I recently read an article by a woman who had given up eating sugar two years previously.  She admitted that she still ate sugar occasionally.  She would share a sugary dessert between her and her two daughters.  Then she stated that sugar should be an occasional treat, as nature intended.  That statement got me thinking.  Perhaps it betrayed a misunderstanding of nature, one that’s all too common.  The only sugary food in nature is fruit.  That must have been what she referred to.  Trees that bear fruit, apple trees for example, don’t do it as an occasional treat for humans.  They do it as a means to disperse their seeds.  The sweet fruit attracts animals, us included, who pick the fruit, eat the pulp, and spit out the seeds all over the place.  That’s the apple tree’s strategy for living and producing more apple trees.  It obviously works for the tree.  In fact, the tree doesn’t care if we eat too much sugar and grow fat; it only cares that its seeds get dispersed.

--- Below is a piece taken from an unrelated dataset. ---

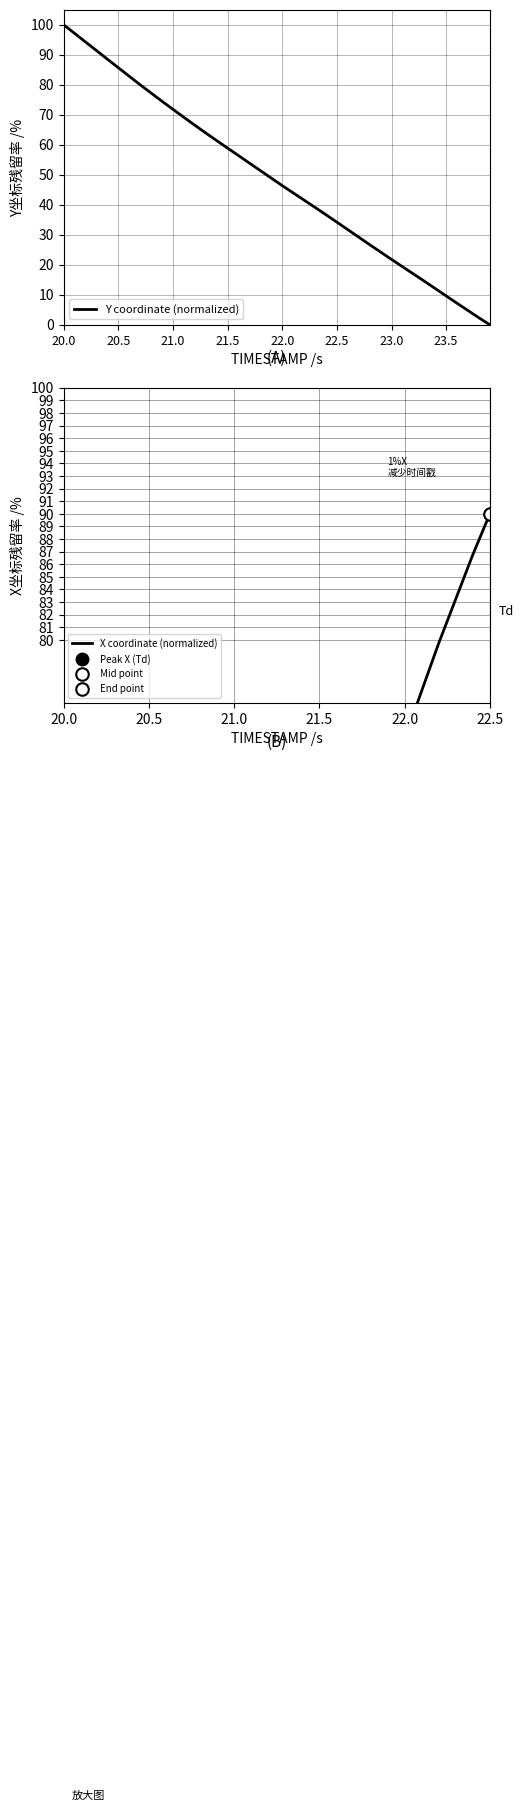

What is the average value?

48.4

There are no lessons for us in nature.  Creatures in nature look after themselves alone.  Aesop’s fables may suggest that we model ourselves on one animal and avoid being like another animal, but this is a message for us.  It’s not intended to be an accurate description of the behavior of these animals.  In truth, all possible lessons exist in nature, both positive and negative.  We can always find one that illustrates any story that we wish to tell.

There’s also no morality in nature.  A thousand years ago, people believed that everything in the world had morality, from all animals and plants to even ores ripening in the womb of the earth.  We don’t think that way anymore.  Inanimate objects don’t have morality.  Plants and animals compete with each other.  The ones that are successful in this process will continue in future generations.  There are many different strategies for living, but all of them must work if the plant or animal continues to exist.

We generally like certain animals and see them as morally good.  These are often grazing or browsing animals, ones that eat only plants.  Elephants and rabbits are good examples.  We also like animals that provide for themselves, as in the fable of the Ant and the Grasshopper.  These animals all have chosen their strategy for living.  All have been successful, although the elephant is the one that may have made the worst choice.

We dislike other animals and see them as morally evil.  These are often predators like lions and tigers.  Of course, most people understand that these animals have to kill in order to eat.  We also see parasites as morally evil.  Parasites inspire feelings of revulsion.  Charles Darwin noted that cats will play with mice before they kill them.  We see this as cruel behavior.  Again, all of these animals have chosen a strategy for living, one that works for them.

Morality is a human concept.  We should not apply it to other creatures, by showing our approval or disapproval of them.  We can, of course, use them as examples, but the morality applies to us, not to the animals.  We have the ability to act in a moral manner.  We have the ability to learn morality from stories told by other people.